Sometimes being in the right place at the right time can also mean being in the wrong place at the absolute worst possible time.

This one requires a bit of a backstory. On December 7, 2001, I walked into the old House of Bricks on Merle Hay Road in Des Moines to see my friend Corey perform with his new band called Super Ego. At the time, no one knew that Super Ego was actually going to be the next chapter of Corey Taylor’s pre-Slipknot band, Stone Sour. Back then, Corey Taylor and Jim Root were already members of Slipknot, but Slipknot was still very much built around the mystery of their masks. While dedicated fans had begun piecing together who the members were, seeing Corey perform without a mask in another band was still something very few people had experienced.
Looking back, that small club show feels like a preview of something much bigger that none of us fully understood at the time. A few months later, everything would change.

Stone Sour eventually signed with Roadrunner Records in 2002, and on June 23rd they played their official comeback show at Toad Holler in Des Moines. With Deana’s help I managed to sneak a camera into the venue and snapped two photographs of the performance. After the show, I posted those out-of-focus photos on one of the Slipknot message boards that many of us followed in those days.

I thought I was simply sharing photos from a great concert. Roadrunner Records saw it VERY differently.

Not long after the images appeared online, I was contacted by the label’s legal department. To say they weren’t happy would be an incredible understatement. Roadrunner’s plan was to introduce Stone Sour, and Corey Taylor’s unmasked return to the rock world, on their own schedule. Instead, some dude from Des Moines had posted photos online before they were ready.

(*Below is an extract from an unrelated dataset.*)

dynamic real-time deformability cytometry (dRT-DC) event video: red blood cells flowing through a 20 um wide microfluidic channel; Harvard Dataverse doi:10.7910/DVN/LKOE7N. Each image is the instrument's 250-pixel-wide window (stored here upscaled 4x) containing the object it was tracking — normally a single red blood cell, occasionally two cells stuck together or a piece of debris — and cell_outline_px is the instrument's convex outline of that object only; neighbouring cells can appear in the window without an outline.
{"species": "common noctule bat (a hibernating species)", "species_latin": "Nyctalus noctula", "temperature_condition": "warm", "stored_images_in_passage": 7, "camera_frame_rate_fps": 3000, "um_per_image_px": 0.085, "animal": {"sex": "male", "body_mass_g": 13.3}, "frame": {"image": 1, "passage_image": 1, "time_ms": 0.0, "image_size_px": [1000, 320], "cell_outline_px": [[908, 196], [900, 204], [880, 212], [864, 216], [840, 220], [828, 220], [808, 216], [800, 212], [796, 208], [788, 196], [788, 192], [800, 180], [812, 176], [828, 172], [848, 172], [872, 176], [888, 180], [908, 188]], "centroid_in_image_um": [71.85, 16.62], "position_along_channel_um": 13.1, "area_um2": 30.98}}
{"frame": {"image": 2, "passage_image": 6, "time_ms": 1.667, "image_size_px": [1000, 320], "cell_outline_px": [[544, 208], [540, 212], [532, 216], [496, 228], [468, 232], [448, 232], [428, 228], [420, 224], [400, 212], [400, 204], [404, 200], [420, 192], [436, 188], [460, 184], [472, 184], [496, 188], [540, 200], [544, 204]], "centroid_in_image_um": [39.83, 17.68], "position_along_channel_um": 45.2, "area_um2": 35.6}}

The conversation was intimidating and full of legal terms. They even asked if I had legal representation. I was warned that I would be blacklisted from photographing future concerts and that legal action was a possibility if the images remained online. As someone who was still finding my place as a concert photographer, it was terrifying.

I immediately removed the two photos and apologized. Thankfully, cooler heads prevailed. Rather than ending my relationship with Roadrunner before it had even begun, we were able to work everything out.

Ironically, that experience ended up putting me on Roadrunner Records’ radar in a completely unexpected way. Instead of closing doors, it eventually opened them. In the years that followed, I continued photographing many Roadrunner artists with legitimate media credentials, something that almost didn’t happen because of two blurry photos taken at a small club in Des Moines, Iowa.

It’s funny how history works. That first Super Ego show at House of Bricks wasn’t just an early glimpse of Stone Sour before the world knew what was coming. It also became one of the most unforgettable lessons of my photography passion project, a reminder that sometimes a single photograph can become much bigger than the person who took it.